§ **TASK INSTRUCTIONS**
Can you print the items word for word, from their first line through the line that contains "columns 1554-3045, rows", including that line?

§ **DATASET RECORDS**
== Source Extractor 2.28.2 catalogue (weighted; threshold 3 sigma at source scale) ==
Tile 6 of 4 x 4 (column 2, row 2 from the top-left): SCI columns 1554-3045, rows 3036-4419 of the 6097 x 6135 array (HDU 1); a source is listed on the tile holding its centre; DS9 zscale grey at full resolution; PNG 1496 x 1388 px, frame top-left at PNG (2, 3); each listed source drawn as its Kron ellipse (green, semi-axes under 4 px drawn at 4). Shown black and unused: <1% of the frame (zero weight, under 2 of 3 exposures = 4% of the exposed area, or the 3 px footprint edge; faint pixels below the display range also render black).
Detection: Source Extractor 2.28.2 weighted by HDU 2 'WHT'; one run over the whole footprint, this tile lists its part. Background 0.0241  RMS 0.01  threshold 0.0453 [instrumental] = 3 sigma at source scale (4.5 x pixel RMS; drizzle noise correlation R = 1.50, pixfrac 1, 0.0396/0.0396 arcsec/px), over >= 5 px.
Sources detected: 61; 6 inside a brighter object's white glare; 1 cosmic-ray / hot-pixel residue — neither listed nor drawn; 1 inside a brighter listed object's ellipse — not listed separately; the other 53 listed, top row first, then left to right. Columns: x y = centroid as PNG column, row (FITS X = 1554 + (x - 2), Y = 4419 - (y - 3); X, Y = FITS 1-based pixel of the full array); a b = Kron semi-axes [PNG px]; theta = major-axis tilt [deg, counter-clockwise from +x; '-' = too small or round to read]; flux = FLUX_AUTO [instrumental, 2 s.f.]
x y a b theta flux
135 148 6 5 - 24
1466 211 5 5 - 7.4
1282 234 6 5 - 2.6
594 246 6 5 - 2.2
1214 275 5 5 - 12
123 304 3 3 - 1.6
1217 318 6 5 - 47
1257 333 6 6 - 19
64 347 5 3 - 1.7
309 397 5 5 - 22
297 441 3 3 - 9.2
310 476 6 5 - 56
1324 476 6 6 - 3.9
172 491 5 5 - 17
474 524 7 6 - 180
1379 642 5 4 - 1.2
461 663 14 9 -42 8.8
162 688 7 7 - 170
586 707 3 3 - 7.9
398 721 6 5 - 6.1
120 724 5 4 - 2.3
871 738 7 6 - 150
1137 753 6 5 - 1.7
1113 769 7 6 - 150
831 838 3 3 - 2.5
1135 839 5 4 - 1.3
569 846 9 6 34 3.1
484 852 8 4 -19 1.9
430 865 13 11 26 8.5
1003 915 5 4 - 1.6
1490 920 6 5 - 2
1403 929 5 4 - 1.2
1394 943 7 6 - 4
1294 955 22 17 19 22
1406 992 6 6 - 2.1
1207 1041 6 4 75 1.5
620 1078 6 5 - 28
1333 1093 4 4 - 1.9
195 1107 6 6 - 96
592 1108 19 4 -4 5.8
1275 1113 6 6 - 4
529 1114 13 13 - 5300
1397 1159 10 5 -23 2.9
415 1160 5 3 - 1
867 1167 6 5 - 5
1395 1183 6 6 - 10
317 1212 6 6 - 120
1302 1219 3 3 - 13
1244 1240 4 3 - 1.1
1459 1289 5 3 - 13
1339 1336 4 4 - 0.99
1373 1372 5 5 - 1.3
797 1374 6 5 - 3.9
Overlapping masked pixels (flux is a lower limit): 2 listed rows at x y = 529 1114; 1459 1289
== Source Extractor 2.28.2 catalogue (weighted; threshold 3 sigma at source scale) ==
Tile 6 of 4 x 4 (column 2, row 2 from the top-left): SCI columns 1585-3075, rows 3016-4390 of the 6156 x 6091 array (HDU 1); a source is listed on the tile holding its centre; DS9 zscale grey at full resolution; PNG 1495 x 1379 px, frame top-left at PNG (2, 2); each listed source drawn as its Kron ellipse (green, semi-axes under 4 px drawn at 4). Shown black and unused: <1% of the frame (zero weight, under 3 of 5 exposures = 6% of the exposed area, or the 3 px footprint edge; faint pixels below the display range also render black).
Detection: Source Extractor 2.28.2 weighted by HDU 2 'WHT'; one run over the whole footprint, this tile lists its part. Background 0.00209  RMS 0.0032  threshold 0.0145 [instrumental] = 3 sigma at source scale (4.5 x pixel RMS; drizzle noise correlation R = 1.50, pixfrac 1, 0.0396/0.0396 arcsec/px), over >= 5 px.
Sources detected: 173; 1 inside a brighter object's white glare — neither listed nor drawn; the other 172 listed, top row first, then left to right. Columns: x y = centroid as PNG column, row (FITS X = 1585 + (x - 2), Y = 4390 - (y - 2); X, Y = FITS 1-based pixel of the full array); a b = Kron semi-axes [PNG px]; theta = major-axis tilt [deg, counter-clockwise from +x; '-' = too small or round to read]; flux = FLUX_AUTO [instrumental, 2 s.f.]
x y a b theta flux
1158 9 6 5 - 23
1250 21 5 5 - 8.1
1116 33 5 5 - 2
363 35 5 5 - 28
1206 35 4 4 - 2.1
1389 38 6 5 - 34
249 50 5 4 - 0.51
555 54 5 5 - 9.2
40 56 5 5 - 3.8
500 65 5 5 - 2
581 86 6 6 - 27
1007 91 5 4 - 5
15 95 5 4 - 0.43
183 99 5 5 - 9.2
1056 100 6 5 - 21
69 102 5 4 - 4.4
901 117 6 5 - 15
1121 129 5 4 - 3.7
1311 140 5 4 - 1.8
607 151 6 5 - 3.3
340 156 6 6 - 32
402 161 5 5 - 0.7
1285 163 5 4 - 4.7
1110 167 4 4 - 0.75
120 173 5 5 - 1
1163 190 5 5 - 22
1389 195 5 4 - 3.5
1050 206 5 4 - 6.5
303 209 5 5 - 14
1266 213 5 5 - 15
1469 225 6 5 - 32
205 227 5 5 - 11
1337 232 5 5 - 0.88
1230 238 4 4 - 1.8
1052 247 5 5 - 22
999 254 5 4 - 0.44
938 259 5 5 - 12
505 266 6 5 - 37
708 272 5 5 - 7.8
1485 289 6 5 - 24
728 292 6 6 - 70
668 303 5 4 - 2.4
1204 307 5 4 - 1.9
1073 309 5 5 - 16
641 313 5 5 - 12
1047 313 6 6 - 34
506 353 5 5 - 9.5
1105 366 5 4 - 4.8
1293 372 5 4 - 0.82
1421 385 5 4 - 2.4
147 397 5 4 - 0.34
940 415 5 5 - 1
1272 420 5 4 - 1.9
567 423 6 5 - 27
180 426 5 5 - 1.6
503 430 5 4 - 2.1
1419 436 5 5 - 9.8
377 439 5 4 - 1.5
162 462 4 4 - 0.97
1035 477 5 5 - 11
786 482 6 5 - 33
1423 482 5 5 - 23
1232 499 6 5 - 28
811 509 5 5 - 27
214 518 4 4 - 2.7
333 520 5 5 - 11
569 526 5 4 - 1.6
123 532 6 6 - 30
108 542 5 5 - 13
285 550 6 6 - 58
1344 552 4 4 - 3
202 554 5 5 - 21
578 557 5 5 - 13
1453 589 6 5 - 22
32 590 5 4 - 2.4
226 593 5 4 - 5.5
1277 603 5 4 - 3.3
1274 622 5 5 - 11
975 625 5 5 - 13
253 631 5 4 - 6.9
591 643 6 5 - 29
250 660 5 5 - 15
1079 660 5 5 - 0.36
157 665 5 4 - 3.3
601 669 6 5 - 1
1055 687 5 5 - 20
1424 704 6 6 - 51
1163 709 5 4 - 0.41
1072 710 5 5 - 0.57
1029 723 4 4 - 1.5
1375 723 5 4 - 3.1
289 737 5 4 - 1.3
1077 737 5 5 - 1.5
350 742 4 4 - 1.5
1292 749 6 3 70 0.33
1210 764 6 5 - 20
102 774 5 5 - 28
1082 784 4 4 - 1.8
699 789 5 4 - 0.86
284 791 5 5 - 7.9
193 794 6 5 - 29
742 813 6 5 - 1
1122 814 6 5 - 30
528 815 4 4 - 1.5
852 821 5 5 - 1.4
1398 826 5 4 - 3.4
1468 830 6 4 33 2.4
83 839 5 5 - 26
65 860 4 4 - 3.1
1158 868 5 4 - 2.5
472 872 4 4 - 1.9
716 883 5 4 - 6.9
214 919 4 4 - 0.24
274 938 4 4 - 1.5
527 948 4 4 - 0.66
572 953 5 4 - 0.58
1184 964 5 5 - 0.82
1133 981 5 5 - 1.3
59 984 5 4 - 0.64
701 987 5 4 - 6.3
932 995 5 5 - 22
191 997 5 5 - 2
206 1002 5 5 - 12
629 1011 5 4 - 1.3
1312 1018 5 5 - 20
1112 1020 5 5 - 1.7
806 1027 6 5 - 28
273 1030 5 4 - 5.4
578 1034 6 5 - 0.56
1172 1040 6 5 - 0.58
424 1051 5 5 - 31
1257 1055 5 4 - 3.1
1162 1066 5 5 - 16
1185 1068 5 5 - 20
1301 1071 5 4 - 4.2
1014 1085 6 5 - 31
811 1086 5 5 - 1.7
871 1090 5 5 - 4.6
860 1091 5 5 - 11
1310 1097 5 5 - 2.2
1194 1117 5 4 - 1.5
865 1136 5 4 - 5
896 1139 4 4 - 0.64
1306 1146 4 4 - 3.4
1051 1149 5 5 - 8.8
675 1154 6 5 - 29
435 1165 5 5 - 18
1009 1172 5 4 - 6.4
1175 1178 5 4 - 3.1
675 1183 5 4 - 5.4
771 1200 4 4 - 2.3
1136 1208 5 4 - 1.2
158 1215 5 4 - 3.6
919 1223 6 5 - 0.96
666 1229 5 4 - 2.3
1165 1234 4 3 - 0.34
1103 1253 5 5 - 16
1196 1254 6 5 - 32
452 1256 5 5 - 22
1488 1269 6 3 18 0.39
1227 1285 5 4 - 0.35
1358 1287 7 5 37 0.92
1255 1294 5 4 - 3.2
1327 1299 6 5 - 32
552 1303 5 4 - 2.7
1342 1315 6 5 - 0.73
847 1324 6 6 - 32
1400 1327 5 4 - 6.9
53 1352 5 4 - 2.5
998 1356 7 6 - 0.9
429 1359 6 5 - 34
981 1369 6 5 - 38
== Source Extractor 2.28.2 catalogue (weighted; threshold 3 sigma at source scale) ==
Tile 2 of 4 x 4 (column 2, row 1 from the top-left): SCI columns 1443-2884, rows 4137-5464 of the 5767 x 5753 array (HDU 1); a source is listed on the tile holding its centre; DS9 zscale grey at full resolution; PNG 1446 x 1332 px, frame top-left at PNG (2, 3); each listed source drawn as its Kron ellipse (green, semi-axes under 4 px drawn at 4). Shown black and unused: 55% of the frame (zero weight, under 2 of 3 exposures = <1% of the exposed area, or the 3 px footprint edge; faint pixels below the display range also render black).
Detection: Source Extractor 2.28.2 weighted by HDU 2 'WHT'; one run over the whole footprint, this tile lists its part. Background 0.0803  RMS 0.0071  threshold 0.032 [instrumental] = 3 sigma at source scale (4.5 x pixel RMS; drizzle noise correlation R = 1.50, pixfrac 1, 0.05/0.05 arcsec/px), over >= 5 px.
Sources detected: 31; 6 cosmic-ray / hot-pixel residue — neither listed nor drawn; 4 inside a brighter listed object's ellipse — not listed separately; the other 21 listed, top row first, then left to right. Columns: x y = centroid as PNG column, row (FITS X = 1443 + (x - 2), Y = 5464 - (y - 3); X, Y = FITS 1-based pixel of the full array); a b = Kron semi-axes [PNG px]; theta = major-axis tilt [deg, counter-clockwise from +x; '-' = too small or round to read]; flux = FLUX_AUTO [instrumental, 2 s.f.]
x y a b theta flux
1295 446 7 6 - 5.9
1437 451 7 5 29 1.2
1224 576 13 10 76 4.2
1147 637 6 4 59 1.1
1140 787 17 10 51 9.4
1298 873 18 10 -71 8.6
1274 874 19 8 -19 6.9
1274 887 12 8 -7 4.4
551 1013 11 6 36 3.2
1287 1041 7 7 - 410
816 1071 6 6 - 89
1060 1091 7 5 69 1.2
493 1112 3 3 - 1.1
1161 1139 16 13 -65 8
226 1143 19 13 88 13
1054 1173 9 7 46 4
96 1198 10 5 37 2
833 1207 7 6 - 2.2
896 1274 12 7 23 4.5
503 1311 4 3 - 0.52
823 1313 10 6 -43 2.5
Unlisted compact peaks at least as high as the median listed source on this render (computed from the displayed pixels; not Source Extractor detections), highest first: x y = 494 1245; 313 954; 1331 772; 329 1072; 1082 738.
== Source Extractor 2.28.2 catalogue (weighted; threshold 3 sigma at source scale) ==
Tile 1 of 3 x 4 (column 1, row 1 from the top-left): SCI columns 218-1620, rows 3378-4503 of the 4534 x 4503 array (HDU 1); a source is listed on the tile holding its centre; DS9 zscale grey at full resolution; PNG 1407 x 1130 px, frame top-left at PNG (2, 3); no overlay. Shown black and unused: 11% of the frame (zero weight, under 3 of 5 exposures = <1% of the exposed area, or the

§ **SOLUTION TO THE EXERCISE**
== Source Extractor 2.28.2 catalogue (weighted; threshold 3 sigma at source scale) ==
Tile 6 of 4 x 4 (column 2, row 2 from the top-left): SCI columns 1554-3045, rows 3036-4419 of the 6097 x 6135 array (HDU 1); a source is listed on the tile holding its centre; DS9 zscale grey at full resolution; PNG 1496 x 1388 px, frame top-left at PNG (2, 3); each listed source drawn as its Kron ellipse (green, semi-axes under 4 px drawn at 4). Shown black and unused: <1% of the frame (zero weight, under 2 of 3 exposures = 4% of the exposed area, or the 3 px footprint edge; faint pixels below the display range also render black).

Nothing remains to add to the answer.